Museums Enchant, Excite, Inspire, and Teach



Museums enchant, excite, inspire, and teach. They entice the innate curiosity that lies within us all. They offer opportunities for education, awareness of social and global issues, even recreation. They can be hushed halls that emanate a musty scent, or noisy centers filled with children running hither and yon. They can be homes for renowned works of art, or they can be houses of natural history, or even of music.

The museum is an institution whose purpose is to research, collect, conserve, study, interpret, and display tangible and intangible heritage for the purposes of education, enjoyment, and reflection. It is a not-for-profit, permanent public institution in the service of society and it operates and communicates ethically and professionally with the involvement of its constituent communities.

Throughout the centuries museums have evolved from a place to connect with the Muses to a place of learning and cultural preservation. The Muses are nine Greek goddesses, each one representing a different art or science. The word museum itself comes from the ancient Greek word for Muse, which meant “to be inspired.”

A Museum’s primary mission is to collect, preserve and present artifacts of international importance. This includes works of art, archaeological remains, natural history, and ethnographic objects and collections. It also includes historical archives, architectural and cultural landscapes, as well as the stories of individuals and organizations that are part of a country’s or region’s history.

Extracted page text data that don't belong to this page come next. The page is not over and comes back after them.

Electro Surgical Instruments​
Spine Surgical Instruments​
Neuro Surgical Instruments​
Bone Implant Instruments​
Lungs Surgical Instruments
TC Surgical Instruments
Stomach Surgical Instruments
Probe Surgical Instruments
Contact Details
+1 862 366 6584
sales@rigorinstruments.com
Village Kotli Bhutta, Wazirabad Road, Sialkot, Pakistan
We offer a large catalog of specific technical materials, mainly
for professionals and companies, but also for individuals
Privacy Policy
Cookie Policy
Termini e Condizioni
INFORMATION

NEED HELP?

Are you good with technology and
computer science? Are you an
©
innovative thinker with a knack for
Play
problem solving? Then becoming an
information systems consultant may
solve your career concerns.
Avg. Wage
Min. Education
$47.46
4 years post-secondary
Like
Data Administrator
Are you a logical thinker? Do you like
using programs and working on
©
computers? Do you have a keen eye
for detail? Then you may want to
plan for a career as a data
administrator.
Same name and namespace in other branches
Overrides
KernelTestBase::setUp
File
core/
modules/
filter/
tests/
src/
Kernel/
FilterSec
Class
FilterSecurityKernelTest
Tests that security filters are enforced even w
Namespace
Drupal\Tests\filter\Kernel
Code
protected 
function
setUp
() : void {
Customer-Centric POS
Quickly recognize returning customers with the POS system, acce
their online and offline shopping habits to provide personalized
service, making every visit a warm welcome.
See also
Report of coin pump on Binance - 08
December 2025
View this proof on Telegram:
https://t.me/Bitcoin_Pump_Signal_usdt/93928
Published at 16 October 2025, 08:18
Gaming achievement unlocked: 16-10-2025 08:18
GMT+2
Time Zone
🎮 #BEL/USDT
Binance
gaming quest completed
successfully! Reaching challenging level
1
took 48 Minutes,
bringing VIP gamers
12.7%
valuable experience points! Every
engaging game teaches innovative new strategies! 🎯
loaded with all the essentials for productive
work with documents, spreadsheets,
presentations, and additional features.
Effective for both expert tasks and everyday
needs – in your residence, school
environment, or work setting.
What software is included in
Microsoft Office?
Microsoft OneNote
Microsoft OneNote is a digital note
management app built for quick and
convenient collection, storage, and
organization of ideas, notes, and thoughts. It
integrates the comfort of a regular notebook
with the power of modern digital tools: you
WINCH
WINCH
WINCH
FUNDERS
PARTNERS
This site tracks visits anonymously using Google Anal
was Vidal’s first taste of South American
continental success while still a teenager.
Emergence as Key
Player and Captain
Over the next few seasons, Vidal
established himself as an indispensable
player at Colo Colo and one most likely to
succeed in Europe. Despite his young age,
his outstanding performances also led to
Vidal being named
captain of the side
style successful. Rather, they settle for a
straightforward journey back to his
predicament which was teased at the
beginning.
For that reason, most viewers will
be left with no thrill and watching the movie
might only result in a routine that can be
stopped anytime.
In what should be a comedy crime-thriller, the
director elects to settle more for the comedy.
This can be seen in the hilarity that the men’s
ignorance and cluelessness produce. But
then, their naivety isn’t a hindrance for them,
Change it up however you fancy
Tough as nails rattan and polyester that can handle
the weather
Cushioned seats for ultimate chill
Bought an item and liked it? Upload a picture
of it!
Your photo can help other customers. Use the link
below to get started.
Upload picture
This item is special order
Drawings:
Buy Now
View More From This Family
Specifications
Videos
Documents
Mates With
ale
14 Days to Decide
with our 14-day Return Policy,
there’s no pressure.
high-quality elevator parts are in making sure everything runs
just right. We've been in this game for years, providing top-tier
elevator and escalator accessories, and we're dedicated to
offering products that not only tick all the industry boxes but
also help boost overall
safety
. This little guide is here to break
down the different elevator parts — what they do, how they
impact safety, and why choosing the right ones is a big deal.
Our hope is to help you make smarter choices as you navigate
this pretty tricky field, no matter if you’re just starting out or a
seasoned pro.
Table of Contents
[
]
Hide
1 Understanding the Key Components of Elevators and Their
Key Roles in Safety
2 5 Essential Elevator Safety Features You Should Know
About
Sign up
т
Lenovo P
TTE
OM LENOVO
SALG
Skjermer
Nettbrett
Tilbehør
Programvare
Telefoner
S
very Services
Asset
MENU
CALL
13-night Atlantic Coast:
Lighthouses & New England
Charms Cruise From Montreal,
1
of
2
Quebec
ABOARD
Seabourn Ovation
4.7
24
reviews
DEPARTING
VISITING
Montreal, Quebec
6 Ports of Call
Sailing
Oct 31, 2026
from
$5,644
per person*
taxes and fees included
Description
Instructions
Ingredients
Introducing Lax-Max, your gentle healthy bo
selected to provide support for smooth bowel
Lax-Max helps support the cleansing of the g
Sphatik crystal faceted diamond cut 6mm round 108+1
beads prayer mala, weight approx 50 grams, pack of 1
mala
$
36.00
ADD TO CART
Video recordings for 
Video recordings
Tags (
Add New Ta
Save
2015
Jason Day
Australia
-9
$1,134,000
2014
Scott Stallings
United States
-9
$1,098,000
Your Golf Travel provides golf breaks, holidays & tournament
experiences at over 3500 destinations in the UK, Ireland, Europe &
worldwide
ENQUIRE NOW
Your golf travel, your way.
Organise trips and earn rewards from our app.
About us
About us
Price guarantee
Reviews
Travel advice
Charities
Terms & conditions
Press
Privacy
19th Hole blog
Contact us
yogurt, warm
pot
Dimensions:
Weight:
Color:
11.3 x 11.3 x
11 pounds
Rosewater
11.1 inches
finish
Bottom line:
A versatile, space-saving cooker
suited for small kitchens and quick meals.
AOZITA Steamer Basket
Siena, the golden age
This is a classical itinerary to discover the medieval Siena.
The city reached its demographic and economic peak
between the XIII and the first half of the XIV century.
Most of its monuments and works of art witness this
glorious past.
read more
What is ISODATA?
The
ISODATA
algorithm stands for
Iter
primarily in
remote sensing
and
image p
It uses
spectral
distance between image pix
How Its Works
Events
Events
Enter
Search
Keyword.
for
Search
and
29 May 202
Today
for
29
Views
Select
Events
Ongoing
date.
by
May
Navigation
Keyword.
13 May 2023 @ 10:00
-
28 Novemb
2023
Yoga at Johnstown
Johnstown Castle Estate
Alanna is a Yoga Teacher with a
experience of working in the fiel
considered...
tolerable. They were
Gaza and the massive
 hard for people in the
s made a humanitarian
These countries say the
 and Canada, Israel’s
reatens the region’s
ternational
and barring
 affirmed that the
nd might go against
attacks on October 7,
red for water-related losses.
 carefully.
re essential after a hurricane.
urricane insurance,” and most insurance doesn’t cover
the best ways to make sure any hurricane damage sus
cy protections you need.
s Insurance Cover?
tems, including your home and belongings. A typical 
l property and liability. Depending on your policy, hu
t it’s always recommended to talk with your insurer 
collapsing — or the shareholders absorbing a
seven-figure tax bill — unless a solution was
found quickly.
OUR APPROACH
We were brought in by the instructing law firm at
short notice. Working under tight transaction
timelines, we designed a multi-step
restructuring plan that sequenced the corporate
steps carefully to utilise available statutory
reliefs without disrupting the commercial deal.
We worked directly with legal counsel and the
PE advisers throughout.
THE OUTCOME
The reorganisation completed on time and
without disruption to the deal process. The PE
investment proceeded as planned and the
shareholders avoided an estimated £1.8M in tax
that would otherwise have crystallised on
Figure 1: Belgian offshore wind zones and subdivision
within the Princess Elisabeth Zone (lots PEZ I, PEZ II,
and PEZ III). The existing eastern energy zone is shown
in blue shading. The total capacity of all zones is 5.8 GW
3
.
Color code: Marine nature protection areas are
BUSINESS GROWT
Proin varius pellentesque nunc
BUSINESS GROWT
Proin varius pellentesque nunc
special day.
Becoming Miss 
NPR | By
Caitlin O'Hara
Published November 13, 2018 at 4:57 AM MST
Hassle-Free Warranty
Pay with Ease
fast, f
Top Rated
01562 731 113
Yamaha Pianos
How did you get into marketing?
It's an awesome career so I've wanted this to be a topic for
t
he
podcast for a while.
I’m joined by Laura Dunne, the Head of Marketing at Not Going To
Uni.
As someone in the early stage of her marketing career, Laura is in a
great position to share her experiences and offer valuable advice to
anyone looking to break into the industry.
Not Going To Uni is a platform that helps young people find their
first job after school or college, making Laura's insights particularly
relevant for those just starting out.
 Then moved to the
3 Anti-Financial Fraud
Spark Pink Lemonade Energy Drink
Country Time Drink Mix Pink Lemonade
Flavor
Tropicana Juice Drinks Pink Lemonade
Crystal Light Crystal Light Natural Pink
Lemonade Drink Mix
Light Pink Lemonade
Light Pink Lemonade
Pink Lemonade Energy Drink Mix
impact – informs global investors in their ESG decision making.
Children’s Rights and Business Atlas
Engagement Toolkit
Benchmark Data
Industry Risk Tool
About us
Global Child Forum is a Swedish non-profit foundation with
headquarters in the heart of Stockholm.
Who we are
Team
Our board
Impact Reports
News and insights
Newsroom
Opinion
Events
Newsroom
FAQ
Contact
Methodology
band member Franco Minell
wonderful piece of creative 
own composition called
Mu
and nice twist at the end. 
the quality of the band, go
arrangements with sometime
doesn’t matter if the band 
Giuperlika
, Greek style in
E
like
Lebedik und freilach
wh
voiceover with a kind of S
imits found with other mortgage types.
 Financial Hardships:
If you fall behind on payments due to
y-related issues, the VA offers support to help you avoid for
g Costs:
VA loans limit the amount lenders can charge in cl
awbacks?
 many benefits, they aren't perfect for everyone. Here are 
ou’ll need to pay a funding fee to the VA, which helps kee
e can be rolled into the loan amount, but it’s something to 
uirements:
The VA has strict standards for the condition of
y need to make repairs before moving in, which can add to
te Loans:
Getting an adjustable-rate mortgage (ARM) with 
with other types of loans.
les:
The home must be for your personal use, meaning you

The urge to acquire and collect goes back to prehistoric times. Evidence of collecting and preservation are found in Paleolithic tombs, cave drawings, inscriptions on tablets, and other forms of documentation. The first museums grew out of the need to protect and exhibit artifacts that had cultural significance. The first permanent museums were founded in the 17th and 18th centuries. They included the British Museum, which has more than eight million objects. Only a small percentage are on display at any given time.

These early museums were based on the principle that there was enough information to satisfy popular curiosities, so people would come to see what was collected and learn about new cultures and topics. In Victorian times P.T. Barnum, who was known for his flair for theatrics and attention grabbing, added entertainment to the museum experience. The result was the birth of a whole host of different types of museums, including living history museums, historic house museums, maritime museums, aviation museums and zoos.

Today, the world’s best museums are dazzling. They are places that change the way we think, through carefully curated exhibitions and collections of art, archaeology, and natural history. They challenge the naysayers who say that museums are boring. They demonstrate that you don’t need a brick and mortar building to make a difference in the world.

The new ICOM definition challenges museums to be more inclusive of diverse voices and perspectives in their collections, and in their interpretation. It also calls for them to work with their communities and to be better at connecting with a local audience. The world needs more of this, and the good news is that it’s not just the big museums that can do it.